EXERCISE → Return every line of the listing below that contains the string "tangentPropagation", matching case exactly.

TASK INPUTS →
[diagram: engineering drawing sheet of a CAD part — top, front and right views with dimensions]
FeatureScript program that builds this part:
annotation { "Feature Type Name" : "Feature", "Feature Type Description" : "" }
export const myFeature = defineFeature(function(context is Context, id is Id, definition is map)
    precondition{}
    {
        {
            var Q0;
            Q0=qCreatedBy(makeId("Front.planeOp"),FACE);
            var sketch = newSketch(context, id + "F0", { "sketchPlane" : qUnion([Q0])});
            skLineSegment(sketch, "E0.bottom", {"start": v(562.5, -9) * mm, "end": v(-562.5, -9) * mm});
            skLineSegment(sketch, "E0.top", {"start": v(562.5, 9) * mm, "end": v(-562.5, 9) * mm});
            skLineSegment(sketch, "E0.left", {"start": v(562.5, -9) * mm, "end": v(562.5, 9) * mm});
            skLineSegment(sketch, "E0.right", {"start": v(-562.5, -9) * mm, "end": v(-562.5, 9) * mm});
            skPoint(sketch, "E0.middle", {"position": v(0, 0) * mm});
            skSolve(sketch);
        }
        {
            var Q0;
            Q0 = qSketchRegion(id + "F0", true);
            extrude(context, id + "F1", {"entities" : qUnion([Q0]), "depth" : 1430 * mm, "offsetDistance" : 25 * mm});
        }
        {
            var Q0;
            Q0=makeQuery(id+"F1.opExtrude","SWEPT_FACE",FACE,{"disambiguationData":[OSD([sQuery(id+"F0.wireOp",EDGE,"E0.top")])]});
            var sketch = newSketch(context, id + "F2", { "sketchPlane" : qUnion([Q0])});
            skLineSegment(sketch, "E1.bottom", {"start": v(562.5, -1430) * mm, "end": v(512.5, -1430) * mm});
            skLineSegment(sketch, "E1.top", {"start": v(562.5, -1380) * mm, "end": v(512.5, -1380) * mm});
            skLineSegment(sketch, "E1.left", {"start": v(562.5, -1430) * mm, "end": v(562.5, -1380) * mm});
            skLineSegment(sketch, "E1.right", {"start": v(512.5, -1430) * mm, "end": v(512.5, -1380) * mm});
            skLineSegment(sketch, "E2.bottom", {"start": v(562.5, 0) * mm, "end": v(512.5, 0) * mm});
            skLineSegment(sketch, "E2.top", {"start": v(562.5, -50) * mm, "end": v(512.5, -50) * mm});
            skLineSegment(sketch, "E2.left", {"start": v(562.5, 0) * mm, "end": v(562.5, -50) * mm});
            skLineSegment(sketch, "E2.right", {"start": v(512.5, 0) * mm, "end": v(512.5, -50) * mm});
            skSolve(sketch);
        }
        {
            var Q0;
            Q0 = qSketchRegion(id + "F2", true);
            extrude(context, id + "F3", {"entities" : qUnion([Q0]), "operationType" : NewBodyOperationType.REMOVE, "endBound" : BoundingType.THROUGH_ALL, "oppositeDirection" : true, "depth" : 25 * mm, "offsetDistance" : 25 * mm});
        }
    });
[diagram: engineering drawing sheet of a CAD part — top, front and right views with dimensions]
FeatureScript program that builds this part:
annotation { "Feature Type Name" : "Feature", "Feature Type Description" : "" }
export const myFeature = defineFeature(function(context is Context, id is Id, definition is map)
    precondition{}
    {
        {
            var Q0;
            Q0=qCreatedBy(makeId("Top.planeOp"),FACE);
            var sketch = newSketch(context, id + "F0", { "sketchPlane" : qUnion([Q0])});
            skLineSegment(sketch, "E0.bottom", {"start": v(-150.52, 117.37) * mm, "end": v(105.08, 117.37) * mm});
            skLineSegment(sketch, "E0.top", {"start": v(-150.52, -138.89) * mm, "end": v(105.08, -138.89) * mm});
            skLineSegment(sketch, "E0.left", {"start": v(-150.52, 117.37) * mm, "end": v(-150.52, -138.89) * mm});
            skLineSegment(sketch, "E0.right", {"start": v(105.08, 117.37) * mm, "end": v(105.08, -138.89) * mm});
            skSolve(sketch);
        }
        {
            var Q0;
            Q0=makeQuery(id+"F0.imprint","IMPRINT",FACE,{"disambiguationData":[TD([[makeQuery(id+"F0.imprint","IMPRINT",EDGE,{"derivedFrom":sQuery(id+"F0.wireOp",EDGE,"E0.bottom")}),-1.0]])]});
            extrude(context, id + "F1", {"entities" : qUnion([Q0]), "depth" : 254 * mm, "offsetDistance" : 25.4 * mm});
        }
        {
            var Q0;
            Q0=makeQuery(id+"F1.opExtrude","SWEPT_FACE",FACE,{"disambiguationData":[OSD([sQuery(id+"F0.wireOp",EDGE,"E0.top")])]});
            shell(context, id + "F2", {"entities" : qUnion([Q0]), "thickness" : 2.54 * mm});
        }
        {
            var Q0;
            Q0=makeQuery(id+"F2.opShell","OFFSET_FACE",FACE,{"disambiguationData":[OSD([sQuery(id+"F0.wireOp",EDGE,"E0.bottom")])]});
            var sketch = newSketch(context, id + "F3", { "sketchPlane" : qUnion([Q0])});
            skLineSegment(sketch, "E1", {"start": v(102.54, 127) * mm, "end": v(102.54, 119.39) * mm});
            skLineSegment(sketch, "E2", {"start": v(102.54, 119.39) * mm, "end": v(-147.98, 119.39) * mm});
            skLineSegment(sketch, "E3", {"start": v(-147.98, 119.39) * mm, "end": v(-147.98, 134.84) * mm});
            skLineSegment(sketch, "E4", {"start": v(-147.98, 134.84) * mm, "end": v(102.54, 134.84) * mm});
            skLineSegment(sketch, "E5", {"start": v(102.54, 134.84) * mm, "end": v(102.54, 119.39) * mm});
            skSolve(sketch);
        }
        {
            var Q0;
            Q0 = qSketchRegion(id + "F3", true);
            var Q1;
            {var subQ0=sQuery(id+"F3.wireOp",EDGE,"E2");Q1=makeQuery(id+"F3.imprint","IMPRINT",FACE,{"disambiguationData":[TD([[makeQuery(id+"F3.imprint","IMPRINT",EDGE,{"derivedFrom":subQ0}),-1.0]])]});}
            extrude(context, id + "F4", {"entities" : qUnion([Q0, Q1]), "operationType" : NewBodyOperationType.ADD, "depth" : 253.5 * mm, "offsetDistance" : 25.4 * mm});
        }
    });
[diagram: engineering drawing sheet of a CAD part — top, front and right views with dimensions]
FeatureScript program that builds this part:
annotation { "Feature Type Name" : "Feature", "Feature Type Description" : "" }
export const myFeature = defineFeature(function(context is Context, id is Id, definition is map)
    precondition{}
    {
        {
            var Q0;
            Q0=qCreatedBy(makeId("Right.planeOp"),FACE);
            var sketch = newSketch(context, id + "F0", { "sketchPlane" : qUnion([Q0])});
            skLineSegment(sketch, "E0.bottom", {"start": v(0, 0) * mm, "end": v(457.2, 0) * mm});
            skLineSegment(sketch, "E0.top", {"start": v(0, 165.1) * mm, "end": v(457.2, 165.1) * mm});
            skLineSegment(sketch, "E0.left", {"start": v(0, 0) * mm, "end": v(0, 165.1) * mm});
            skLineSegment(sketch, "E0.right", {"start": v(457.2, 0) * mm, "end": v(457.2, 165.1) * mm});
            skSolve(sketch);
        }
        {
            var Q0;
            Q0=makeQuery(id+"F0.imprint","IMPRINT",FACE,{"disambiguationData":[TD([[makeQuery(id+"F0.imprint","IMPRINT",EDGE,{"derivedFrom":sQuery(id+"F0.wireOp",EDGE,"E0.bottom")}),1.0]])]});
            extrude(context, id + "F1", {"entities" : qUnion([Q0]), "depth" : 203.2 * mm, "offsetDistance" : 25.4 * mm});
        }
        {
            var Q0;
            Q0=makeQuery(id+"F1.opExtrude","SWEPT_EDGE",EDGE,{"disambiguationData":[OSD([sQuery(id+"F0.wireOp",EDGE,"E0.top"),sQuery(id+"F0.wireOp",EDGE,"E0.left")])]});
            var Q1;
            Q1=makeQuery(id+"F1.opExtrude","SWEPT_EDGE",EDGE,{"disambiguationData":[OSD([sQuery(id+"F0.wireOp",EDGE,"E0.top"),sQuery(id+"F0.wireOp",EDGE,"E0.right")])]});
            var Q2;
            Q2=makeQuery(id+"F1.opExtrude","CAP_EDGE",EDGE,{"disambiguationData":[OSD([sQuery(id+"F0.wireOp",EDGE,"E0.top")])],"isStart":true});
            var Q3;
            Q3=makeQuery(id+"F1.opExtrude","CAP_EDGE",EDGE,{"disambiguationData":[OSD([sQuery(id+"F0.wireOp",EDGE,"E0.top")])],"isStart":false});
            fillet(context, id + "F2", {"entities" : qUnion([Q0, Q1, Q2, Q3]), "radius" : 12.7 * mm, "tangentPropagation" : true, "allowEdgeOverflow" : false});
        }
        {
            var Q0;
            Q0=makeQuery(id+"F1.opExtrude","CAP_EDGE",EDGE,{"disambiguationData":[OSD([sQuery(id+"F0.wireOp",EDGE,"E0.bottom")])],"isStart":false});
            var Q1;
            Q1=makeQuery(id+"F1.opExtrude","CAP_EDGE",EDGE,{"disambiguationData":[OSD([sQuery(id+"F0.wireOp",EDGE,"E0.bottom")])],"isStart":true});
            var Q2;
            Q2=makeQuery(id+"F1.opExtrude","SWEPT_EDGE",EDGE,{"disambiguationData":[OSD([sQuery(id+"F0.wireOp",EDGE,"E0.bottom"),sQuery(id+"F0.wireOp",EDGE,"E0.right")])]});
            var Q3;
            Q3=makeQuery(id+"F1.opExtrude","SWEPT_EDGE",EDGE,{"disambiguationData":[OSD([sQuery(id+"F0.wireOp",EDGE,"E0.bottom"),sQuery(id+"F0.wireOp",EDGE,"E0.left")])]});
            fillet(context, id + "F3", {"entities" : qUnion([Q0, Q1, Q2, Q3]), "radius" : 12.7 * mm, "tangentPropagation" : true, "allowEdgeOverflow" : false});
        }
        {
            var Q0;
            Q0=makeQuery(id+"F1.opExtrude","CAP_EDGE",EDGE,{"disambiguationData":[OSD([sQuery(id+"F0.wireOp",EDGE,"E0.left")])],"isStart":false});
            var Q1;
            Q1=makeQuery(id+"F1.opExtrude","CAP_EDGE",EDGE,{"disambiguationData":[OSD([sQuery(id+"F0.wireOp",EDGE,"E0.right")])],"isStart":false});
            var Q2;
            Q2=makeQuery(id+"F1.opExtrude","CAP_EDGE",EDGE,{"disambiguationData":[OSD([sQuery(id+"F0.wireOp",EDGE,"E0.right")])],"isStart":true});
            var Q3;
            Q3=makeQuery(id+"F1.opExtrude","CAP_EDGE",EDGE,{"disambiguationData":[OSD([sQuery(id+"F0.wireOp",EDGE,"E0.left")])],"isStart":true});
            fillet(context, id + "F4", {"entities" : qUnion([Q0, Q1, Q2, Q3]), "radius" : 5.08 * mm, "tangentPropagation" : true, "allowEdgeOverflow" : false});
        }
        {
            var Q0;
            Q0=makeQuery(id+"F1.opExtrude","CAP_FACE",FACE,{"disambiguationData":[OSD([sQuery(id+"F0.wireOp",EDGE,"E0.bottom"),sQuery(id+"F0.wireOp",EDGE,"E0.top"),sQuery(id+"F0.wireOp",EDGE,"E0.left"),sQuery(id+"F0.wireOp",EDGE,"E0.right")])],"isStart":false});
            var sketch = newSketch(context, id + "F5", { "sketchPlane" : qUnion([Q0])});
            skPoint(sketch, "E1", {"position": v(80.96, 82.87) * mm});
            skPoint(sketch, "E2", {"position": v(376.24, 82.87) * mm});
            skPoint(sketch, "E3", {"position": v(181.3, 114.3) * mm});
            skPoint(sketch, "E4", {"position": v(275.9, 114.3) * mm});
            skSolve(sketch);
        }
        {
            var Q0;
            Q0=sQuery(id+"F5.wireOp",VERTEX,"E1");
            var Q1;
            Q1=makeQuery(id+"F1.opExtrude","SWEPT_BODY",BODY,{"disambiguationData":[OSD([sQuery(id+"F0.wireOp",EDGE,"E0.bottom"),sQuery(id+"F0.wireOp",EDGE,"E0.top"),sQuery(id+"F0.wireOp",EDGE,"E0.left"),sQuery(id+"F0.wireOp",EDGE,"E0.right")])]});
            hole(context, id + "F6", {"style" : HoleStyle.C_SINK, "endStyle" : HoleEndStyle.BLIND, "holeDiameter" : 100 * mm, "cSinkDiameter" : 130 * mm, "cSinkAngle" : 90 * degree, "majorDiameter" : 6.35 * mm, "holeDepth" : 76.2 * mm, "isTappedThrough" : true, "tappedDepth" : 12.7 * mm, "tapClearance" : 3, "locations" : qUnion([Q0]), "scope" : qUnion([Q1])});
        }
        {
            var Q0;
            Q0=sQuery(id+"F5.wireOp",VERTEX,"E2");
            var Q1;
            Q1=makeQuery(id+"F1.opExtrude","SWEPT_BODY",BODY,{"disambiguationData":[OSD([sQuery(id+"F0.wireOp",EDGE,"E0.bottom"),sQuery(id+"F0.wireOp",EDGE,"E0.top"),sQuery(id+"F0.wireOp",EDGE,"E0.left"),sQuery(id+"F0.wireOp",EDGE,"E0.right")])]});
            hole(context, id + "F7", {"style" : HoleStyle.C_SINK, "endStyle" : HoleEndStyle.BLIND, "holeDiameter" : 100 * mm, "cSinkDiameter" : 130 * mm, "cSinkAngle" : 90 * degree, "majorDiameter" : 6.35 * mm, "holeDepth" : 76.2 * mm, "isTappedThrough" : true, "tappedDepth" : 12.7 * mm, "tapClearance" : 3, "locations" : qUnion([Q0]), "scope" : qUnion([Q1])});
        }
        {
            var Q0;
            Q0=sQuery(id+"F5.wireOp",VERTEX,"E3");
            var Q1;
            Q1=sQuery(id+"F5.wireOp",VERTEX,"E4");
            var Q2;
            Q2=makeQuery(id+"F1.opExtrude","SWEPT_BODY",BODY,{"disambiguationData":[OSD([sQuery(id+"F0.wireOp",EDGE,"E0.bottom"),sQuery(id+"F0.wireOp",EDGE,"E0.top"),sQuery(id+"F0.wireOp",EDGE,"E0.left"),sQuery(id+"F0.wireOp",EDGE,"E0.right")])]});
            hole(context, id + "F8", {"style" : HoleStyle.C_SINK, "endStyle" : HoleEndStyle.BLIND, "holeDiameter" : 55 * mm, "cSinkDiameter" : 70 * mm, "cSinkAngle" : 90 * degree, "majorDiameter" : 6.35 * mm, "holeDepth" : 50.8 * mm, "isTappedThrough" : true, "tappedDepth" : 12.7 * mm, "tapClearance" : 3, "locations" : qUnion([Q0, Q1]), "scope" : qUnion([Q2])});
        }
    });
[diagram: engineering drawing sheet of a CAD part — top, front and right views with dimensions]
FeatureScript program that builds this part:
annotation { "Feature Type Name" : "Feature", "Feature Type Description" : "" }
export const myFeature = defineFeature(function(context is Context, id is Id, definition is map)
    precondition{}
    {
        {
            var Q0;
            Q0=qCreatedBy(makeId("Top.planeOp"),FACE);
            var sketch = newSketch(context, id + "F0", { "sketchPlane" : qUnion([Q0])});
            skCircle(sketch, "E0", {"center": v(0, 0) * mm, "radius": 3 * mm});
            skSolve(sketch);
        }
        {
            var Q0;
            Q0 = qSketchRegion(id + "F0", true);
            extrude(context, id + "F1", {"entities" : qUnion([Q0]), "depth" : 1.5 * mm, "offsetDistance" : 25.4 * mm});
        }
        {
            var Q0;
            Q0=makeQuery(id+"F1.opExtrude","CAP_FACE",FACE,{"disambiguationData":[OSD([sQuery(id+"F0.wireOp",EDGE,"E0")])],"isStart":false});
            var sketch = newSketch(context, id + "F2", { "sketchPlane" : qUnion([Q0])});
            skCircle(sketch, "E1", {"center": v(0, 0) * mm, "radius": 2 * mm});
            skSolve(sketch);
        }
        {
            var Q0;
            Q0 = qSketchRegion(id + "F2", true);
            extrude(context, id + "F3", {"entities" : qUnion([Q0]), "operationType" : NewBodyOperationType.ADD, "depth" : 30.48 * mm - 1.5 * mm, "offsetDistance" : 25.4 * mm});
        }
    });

THE ANSWER →
            fillet(context, id + "F2", {"entities" : qUnion([Q0, Q1, Q2, Q3]), "radius" : 12.7 * mm, "tangentPropagation" : true, "allowEdgeOverflow" : false});
            fillet(context, id + "F3", {"entities" : qUnion([Q0, Q1, Q2, Q3]), "radius" : 12.7 * mm, "tangentPropagation" : true, "allowEdgeOverflow" : false});
            fillet(context, id + "F4", {"entities" : qUnion([Q0, Q1, Q2, Q3]), "radius" : 5.08 * mm, "tangentPropagation" : true, "allowEdgeOverflow" : false});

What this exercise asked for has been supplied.